TRY IT:
Each line from the start of the records through the line containing "Периодическая аккредитация" is to be transcribed exactly, and no other line is to be included.

TASK MATERIAL:
□ □ □ □

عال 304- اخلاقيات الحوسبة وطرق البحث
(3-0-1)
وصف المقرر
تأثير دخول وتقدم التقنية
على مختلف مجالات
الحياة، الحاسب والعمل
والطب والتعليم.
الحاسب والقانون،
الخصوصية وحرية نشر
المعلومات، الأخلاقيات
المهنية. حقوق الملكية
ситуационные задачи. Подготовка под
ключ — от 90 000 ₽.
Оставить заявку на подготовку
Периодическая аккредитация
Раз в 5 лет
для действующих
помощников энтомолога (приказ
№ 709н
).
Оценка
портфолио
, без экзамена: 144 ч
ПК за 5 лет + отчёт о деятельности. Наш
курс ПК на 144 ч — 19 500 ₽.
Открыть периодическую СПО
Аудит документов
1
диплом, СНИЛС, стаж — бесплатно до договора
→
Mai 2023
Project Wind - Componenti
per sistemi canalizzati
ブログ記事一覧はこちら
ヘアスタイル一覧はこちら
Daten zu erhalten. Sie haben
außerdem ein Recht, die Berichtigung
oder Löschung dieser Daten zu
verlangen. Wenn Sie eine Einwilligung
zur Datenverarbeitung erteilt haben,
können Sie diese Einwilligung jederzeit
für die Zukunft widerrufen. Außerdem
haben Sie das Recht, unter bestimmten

□ □ □ □

RESPONSE AREA:
عال 304- اخلاقيات الحوسبة وطرق البحث
(3-0-1)
وصف المقرر
تأثير دخول وتقدم التقنية
على مختلف مجالات
الحياة، الحاسب والعمل
والطب والتعليم.
الحاسب والقانون،
الخصوصية وحرية نشر
المعلومات، الأخلاقيات
المهنية. حقوق الملكية
ситуационные задачи. Подготовка под
ключ — от 90 000 ₽.
Оставить заявку на подготовку
Периодическая аккредитация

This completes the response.